ABSTRACT

Deep learning (DL) is occupying a crucial part in the applications related to computer vision that might show various remarkable performances throughout the applications. The major obstacle identified in the DL applications is its complexity in computing. So, there needs an algorithm to reduce the computational complexity in its applications. Many diseases are diagnosed from the images taken in CT and MRI scans. This chapter aimed at the early prediction of Alzheimer’s disease (AD), an algorithm that discriminates the mild cognitive impairment (MCI) and cognitive normal (CN) is casted-off, which shows better results in its analysis.
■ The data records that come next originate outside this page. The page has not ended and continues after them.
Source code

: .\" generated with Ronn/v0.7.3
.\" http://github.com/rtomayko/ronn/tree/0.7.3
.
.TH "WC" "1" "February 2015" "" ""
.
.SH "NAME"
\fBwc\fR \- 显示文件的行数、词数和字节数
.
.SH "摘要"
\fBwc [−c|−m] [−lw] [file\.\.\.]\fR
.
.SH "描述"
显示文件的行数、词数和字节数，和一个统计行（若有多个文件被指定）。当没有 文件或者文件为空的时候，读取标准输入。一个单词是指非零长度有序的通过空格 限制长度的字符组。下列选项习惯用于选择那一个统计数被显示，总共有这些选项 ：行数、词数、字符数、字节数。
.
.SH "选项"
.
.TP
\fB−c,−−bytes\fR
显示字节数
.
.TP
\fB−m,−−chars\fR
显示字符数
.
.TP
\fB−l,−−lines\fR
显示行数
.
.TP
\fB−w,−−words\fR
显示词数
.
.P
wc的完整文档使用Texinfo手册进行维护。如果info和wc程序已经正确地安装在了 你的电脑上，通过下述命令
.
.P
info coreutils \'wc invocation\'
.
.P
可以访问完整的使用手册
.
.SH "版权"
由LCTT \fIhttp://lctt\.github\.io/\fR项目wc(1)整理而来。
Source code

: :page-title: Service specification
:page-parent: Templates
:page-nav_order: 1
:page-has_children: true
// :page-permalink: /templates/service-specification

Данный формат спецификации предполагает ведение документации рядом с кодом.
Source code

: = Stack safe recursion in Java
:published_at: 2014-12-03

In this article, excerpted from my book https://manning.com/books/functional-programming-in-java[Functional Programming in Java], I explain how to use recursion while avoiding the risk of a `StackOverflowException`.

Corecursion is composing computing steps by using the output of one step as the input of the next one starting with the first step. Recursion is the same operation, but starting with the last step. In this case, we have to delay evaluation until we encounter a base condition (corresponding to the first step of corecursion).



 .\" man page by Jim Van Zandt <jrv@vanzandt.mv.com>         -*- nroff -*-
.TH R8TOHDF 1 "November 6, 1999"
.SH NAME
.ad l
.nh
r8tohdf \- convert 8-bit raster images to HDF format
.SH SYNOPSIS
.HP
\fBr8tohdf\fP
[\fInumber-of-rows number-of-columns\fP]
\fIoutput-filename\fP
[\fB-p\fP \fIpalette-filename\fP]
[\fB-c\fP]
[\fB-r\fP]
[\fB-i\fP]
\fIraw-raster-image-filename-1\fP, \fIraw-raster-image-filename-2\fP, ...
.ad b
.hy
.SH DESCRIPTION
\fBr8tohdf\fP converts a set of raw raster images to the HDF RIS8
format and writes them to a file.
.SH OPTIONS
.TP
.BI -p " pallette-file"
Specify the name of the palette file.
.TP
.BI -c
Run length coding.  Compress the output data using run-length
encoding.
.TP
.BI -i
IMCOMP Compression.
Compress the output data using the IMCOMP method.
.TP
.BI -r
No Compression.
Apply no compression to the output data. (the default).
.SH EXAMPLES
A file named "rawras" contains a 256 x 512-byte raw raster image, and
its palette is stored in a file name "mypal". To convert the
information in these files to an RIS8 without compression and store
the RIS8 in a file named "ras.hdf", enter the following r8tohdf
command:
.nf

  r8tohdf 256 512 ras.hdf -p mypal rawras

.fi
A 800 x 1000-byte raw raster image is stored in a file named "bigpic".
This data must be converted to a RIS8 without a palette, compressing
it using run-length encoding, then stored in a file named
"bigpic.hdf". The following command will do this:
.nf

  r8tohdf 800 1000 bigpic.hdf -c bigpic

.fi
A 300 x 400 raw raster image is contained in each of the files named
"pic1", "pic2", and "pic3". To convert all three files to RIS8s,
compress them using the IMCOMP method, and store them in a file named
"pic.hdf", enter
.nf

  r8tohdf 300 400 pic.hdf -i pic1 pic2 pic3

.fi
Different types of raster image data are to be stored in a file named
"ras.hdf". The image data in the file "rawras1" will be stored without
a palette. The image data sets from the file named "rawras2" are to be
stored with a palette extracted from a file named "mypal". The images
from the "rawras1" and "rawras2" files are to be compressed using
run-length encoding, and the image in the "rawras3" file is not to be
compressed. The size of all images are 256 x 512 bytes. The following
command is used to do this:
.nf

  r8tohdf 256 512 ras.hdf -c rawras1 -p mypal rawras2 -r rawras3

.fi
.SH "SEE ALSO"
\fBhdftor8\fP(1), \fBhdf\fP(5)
Another survival model is used for the improvement in the accuracy of the prediction, followed by the reduction of ring artifacts in the images. Three consecutive methods are implemented one after the other, which generates a corrected image by means of correlation. In another method for the identification of tuberculosis (TB), a CNN mixed with LSTM is utilized. This shows better results and reduces the computational complexity to the core maximum. This is achieved by retrieving the microscopic images collected from infected persons. CNN is trained in such a way to achieve a prediction accuracy of 99.99%. For estimating the feature of the images, a CNN that is trained earlier is used along with a support vector machine (SVM) classifier and the multilayer perceptron (MLP). For establishing the stable learning framework, a deep CNN is presented along with a cascaded structure that will increase the accuracy. On the whole, this chapter describes some of the methods for reducing the computational complexity of the medical image classifications, thus increasing the chance of disease prediction.